Jak w temacie. Gdzie byłam? Nie powiem. Nie chcę Was wkurzać pięknymi opisami ciepłych mórz, alejami palmowymi, białym piaskiem, błękitną wodą i słońcem od rana do wieczora (z przerwami na wielodniową ulewę, burze, porywisty wicher i takie tam), gdy za oknem mamy… właściwie bardzo ładny dzień mieliśmy dzisiaj. Wprawdzie mało samolot się nie przewrócił przy tym wichrze, ale gdy dojechałam do Poziomki…
Ech… mogą sobie te ciepłe morza być, może słońce świecić gdzieś dzień cały, że tylko na plażę i pod palmy, ja jednak kocham moją Poziomkę, mój domek (prądu i wody nie było, gdy dojechałam, czym wcale się nie przejęłam, bo od razu poszłam spać po całonocnej podróży), moje sosny (co mi tam palmy!), brzozy i stęsknione sikorki (stęsknione za ziarnami słonecznika, nie za mną, co do tego nie mam złudzeń).

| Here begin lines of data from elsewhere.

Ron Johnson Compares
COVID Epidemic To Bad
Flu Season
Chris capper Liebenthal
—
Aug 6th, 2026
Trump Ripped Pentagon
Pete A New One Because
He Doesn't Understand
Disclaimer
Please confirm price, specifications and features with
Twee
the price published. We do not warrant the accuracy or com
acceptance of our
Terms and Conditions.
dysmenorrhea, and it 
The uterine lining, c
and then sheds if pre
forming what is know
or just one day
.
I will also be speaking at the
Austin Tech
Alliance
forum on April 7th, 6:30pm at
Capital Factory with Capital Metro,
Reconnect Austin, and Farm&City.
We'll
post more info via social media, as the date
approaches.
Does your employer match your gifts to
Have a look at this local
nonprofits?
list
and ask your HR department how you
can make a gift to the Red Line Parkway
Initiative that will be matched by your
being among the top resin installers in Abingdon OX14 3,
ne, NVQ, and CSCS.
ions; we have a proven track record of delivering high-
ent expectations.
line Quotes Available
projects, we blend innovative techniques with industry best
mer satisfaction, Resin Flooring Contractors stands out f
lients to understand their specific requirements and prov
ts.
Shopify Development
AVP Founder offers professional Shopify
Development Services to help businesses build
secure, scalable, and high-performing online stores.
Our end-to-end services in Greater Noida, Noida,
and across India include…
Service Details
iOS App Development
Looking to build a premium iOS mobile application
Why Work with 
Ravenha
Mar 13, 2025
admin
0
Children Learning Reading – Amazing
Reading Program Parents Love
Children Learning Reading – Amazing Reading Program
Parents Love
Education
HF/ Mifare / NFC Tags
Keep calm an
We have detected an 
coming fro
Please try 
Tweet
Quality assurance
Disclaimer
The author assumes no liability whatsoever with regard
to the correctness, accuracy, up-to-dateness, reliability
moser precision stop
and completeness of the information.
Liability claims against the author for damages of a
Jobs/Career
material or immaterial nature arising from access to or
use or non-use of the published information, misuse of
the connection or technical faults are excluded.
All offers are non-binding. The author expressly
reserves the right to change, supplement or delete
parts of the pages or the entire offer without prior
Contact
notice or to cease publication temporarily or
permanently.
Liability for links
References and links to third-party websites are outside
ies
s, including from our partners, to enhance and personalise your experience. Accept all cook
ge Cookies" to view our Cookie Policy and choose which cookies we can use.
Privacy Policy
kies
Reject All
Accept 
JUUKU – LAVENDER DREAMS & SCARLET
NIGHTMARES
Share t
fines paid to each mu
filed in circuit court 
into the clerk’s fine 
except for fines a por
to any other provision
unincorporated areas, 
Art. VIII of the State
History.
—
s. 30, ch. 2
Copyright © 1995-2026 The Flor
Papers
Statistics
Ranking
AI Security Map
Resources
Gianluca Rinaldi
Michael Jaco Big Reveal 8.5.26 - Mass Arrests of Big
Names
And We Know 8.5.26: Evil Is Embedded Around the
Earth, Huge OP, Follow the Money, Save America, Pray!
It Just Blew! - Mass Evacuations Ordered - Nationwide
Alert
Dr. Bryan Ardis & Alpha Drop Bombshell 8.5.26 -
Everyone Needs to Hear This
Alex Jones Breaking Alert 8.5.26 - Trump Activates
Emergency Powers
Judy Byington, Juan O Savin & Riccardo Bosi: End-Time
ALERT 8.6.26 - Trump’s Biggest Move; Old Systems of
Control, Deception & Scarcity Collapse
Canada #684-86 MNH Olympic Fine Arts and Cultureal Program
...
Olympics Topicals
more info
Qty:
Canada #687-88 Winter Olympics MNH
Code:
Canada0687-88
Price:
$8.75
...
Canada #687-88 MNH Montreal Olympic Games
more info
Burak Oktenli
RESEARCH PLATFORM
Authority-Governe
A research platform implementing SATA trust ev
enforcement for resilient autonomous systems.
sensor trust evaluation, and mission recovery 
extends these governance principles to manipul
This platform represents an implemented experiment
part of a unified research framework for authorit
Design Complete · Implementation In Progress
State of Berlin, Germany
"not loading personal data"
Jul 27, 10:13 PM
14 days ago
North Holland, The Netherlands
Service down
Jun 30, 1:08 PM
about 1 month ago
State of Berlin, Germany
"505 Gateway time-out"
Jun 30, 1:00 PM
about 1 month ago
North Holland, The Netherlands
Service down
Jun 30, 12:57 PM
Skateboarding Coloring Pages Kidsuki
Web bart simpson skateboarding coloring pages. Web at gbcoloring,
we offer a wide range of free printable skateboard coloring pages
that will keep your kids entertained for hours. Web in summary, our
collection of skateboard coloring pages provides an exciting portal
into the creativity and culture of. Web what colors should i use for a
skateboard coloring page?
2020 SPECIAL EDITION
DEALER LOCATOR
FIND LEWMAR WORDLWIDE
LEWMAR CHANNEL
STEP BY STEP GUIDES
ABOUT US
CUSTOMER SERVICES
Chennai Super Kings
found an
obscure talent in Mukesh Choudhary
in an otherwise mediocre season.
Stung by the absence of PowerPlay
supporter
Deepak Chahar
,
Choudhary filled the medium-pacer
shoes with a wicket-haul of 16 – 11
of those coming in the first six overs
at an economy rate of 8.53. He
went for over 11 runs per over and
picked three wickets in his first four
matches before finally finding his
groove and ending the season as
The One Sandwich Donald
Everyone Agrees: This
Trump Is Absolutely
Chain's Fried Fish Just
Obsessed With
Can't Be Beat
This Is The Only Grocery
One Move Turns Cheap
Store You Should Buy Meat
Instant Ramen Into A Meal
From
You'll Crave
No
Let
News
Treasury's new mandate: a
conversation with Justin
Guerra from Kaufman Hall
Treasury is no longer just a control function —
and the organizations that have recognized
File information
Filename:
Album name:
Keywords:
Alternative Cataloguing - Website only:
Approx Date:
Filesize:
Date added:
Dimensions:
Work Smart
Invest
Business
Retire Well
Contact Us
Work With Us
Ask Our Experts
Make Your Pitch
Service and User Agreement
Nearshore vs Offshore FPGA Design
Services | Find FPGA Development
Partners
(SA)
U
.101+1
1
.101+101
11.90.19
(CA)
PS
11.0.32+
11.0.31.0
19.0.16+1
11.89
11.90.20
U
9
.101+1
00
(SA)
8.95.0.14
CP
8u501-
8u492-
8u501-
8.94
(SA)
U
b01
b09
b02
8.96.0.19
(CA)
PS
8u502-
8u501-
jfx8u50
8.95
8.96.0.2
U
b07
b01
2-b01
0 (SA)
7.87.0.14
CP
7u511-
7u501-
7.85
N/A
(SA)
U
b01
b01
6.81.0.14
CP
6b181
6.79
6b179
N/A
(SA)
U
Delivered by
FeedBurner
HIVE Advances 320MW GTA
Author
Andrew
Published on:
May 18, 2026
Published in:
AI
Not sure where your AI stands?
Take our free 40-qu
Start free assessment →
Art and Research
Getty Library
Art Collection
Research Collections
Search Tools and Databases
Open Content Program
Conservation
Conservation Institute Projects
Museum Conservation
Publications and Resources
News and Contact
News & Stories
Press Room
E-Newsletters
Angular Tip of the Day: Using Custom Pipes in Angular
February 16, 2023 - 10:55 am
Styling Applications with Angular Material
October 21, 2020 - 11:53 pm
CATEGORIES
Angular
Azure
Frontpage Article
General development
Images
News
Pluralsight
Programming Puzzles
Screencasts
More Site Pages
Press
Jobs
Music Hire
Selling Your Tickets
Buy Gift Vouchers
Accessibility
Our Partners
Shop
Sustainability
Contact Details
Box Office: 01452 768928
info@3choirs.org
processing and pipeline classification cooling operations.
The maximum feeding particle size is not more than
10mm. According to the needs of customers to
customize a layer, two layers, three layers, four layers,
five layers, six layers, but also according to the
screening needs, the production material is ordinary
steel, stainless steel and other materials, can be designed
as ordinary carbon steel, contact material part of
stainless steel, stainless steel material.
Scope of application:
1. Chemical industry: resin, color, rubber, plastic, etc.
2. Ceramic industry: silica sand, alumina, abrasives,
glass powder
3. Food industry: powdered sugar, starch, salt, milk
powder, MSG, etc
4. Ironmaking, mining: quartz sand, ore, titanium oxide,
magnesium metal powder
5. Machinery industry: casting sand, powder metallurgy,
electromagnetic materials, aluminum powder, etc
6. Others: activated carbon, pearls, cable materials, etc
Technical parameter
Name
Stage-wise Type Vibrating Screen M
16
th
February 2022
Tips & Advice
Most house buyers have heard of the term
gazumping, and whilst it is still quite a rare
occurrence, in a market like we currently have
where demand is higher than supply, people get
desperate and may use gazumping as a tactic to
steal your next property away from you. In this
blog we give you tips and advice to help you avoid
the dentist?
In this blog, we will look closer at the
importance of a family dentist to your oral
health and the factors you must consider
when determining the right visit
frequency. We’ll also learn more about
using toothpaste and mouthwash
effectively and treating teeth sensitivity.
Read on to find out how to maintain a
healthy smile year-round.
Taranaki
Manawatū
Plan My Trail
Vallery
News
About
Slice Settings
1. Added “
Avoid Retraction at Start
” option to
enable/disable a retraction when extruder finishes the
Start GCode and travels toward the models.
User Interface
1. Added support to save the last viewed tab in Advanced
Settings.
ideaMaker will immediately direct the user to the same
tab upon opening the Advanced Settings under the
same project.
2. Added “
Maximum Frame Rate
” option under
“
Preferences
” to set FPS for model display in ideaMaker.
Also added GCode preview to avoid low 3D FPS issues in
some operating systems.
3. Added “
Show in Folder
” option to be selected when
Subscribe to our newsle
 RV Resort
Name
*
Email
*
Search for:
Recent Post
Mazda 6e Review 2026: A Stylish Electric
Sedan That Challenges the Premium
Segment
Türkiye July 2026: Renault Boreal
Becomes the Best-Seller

Co ja chciałam powiedzieć, zaczynając ten post, oprócz tego, że wróciłam? Aha: widzę, że moje artykuły, artykułami, ale Wy najbardziej lubicie ankiety i konkursy. Przygotujcie się na to i na to w najbliższych dniach.
„Powrót do Poziomki” ślicznie sobie (dzięki Wam, moim Czytelniczkom) radzi na listach przebojów. Zbiera też bardzo dobre opinie! Bardzo, bardzo dziękuję. Od Wydawcy dostałam wiadomość, że cała owocowa trylogia na Święta zostanie wydana w twardych oprawach (i może jakimś opakowaniu), będzie więc pięknym i miłym prezentem pod choinkę. Od Wydawcy „Poczekajki” dowiedziałam się natomiast, że z powodu wyczerpania nakładów, przygotowywane jest wznowienie trylogii słonecznej w nowej szacie! Bardzom jej ciekawa!
Dobre wiadomości na powitanie, prawda?
To ja wracam do pisania „Sklepiku z Niespodzianką. Lidki” mam już połowę i bardzo mnie to cieszy.
13 komentarzy
Mimo wszystko zazdroszczę tych palm i słońca w listopadzie 🙂
Wiesz, Panno-Cotto, bardzo był mi potrzebny ten wyjazd, ale jestem tak szczęśliwa, że wróciłam…
A mi brakuje chyba tylko 3 Twoich książek 😉 Właśnie czytam Poczekajkę i zalewam się łzami… śmiechu! Uwielbiam Twoje książki ;*
Noooo po rozczulałam się pochwaliłam to idę spać bo nie wstanę jutro… ;D
Witamy !mam nadzieję,że wypoczęta jesteś na maksa i "teraz to man pokażesz"!Pozdrowionka Kasiu!
Witaj> Dobrze, że odpoczęłaś, zasłużylaś sobie i to bardzo. Tęskno mi było…
Witamy,witamy!! Odpoczynek się słusznie należał, więc cieszę się że był udany:)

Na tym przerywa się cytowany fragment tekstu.